WORK REQUEST | In the pitch synchronous approach code, how many MFCC coefficients does get_mfcc request for each frame?

EXCERPT TO READ |
# Pitch Synchronous Approach

In [13]:
MAIN_DIR = "."

In [3]:
import numpy as np
import pandas as pd
import librosa
import glob
import os
import scipy
import scipy.signal
import python_speech_features
import pickle as pkl
from sklearn.mixture import GaussianMixture
from functions import getVoiced, get_pitch_sync_frames

In [4]:
def get_mfcc(audio, sr, use_librosa=False):
    mfcc = []
    frames = get_pitch_sync_frames(audio, sr)
    for frame in frames:
        if use_librosa:
            mfcc_coeffs = librosa.feature.mfcc(
                frame, sr=sr, n_mfcc=13, hop_length=len(frame) + 1, win_length=len(frame)
            )
        else:
            mfcc_coeffs = python_speech_features.mfcc(
                signal=frame, samplerate=sr, numcep=13, winlen=len(frame) / sr, winstep=len(frame) / sr, nfft=N_FFT
            )
        mfcc.append(mfcc_coeffs.flatten())
    return np.array(mfcc)

In [5]:
def extract_train_mfcc(use_librosa=False):
    languages = [os.path.basename(x) for x in glob.glob(f"{TRAIN_DIR}/*")]
    for language in languages:
        print("Extracting Train MFCC features for", language)
        wav_files = sorted(glob.glob(f"{TRAIN_DIR}/{language}/*.wav"))
        mfcc_features = []
        for file in wav_files:
            try:
                audio, sr = librosa.load(file, sr=SR)
                mfcc = get_mfcc(audio, sr, use_librosa)
                mfcc_features.extend([mfcc[i] for i in range(mfcc.shape[0])])
            except Exception as e:
                print(file, e)
                continue
        filename = f"{MFCC_TRAIN_DIR}/{language}_{'lib' if use_librosa else 'psf'}{'_pitch_sync'}.npy"
        np.save(filename, np.array(mfcc_features))
        print("Saved MFCC features for", language, "in", filename)

SUPPLIED INFORMATION |
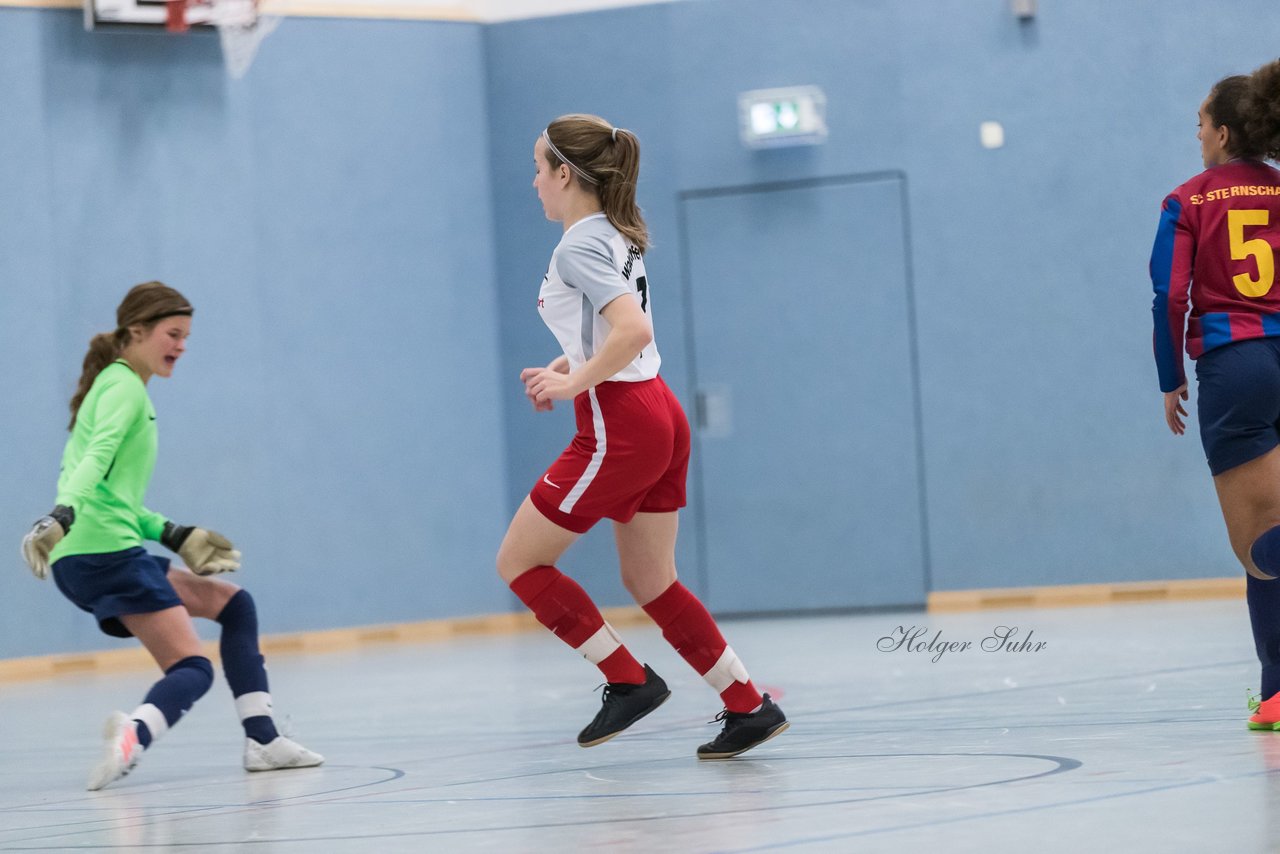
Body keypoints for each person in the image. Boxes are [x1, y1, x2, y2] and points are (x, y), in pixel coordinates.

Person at [496, 114, 788, 759]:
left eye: (539, 170)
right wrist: (565, 366)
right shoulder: (609, 234)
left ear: (564, 174)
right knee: (650, 578)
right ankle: (748, 705)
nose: (534, 183)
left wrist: (574, 386)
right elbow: (609, 338)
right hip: (659, 413)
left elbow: (631, 333)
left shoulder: (576, 246)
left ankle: (627, 679)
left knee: (519, 562)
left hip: (620, 423)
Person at [20, 281, 323, 790]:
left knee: (234, 604)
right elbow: (94, 463)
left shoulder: (115, 385)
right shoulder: (123, 388)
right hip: (104, 553)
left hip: (89, 555)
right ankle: (133, 735)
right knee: (191, 667)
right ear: (136, 333)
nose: (181, 345)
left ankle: (264, 740)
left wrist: (173, 533)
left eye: (186, 336)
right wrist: (61, 514)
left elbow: (113, 497)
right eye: (172, 333)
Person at [1150, 60, 1280, 729]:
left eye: (1201, 123)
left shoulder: (1187, 199)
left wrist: (1169, 375)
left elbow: (1172, 294)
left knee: (1263, 546)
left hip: (1240, 365)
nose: (1195, 133)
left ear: (1225, 133)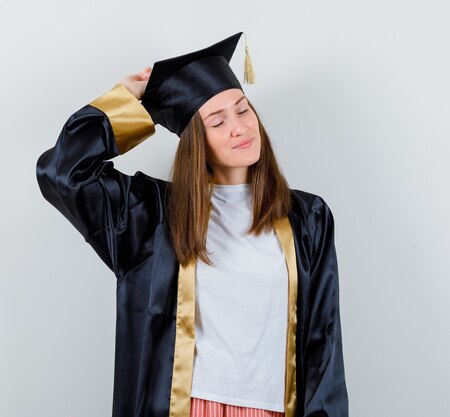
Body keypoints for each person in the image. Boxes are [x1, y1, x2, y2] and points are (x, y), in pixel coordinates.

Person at [36, 32, 348, 417]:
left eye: (243, 109)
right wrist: (123, 102)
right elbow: (62, 174)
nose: (239, 127)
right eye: (218, 121)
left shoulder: (306, 218)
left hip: (274, 408)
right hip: (185, 407)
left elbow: (323, 340)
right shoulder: (150, 216)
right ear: (195, 142)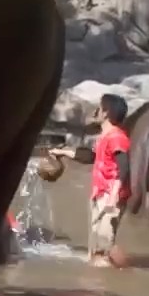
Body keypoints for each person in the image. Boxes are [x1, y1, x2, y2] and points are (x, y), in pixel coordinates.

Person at [54, 94, 131, 267]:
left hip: (110, 195)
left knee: (104, 243)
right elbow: (91, 157)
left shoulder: (117, 137)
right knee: (96, 244)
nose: (95, 112)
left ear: (106, 113)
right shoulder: (104, 137)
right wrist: (63, 152)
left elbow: (124, 167)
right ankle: (104, 273)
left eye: (99, 108)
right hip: (100, 193)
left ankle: (121, 271)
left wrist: (113, 195)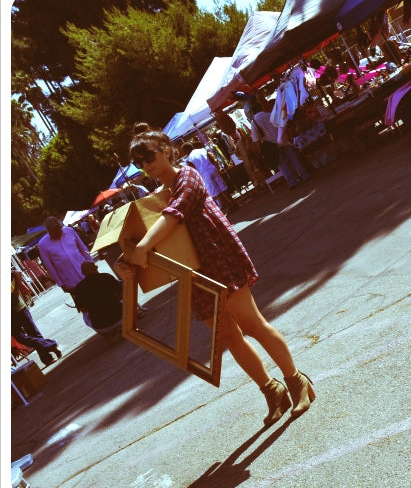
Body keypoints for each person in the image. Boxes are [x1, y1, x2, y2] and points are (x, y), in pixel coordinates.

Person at [116, 129, 315, 425]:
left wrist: (142, 248)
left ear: (167, 151)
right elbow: (144, 232)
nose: (145, 164)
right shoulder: (158, 196)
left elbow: (173, 215)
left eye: (148, 156)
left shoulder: (188, 177)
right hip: (193, 273)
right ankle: (272, 391)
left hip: (218, 259)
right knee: (228, 337)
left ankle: (297, 381)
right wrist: (125, 258)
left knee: (253, 325)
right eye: (138, 161)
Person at [251, 101, 310, 189]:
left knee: (282, 165)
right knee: (293, 159)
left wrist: (261, 150)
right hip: (283, 140)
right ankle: (304, 175)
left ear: (253, 112)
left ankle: (293, 182)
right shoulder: (270, 115)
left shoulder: (254, 122)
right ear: (261, 108)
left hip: (271, 147)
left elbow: (256, 139)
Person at [12, 269, 62, 365]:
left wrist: (16, 291)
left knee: (33, 333)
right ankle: (51, 344)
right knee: (20, 337)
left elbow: (17, 273)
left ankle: (47, 358)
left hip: (19, 308)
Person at [38, 216, 94, 301]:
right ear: (49, 231)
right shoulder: (42, 244)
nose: (57, 231)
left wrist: (91, 263)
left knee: (97, 297)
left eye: (58, 227)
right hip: (70, 281)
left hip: (87, 273)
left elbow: (83, 249)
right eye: (53, 230)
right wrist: (60, 283)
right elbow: (49, 266)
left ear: (60, 225)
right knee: (84, 304)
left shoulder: (70, 231)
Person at [180, 142, 239, 214]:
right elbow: (212, 158)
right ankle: (233, 203)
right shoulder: (202, 150)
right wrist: (216, 167)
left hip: (204, 174)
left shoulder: (189, 159)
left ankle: (229, 206)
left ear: (186, 150)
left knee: (216, 192)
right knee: (222, 188)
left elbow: (194, 170)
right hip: (212, 169)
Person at [73, 261, 123, 333]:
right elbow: (121, 295)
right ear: (95, 268)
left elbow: (83, 309)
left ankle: (107, 334)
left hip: (101, 326)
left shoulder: (79, 288)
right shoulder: (106, 276)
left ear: (83, 273)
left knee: (85, 315)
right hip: (121, 318)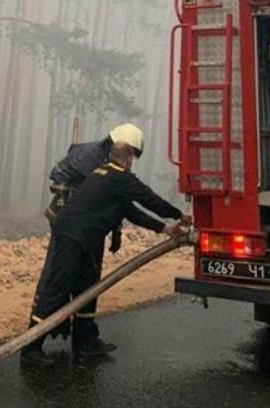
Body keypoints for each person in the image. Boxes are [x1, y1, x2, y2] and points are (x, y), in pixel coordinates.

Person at [23, 134, 188, 365]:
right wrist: (179, 214)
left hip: (83, 237)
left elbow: (131, 212)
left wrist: (165, 229)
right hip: (72, 236)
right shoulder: (119, 178)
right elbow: (148, 198)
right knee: (58, 288)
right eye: (133, 156)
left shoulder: (103, 175)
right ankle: (30, 348)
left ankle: (86, 343)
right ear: (128, 158)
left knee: (87, 287)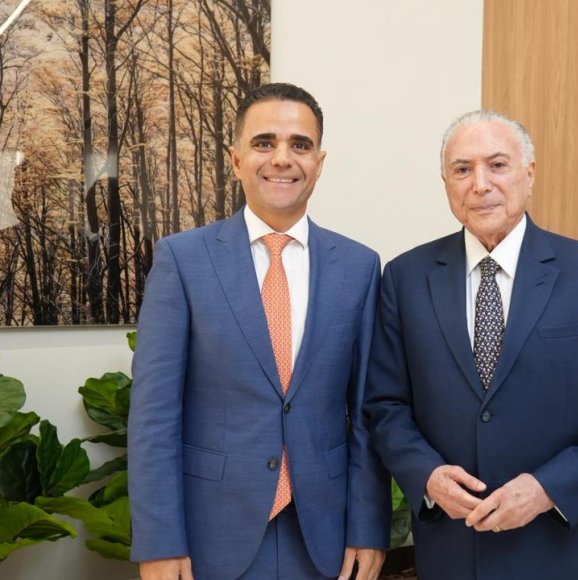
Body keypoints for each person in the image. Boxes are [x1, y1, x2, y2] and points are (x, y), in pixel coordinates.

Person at [364, 110, 578, 579]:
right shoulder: (406, 278)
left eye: (497, 165)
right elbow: (385, 406)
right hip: (451, 551)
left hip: (559, 550)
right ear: (446, 183)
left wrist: (545, 490)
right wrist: (427, 477)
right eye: (462, 169)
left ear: (529, 173)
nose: (480, 185)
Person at [129, 83, 390, 580]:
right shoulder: (182, 260)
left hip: (324, 537)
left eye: (300, 145)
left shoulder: (359, 267)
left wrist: (368, 527)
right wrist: (159, 542)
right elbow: (154, 416)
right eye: (264, 142)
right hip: (210, 535)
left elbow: (366, 415)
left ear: (319, 162)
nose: (282, 159)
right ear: (236, 159)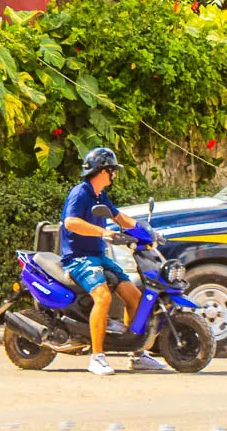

SOLUTION TO THIS PROBLEM | Thirteen coefficients per frame.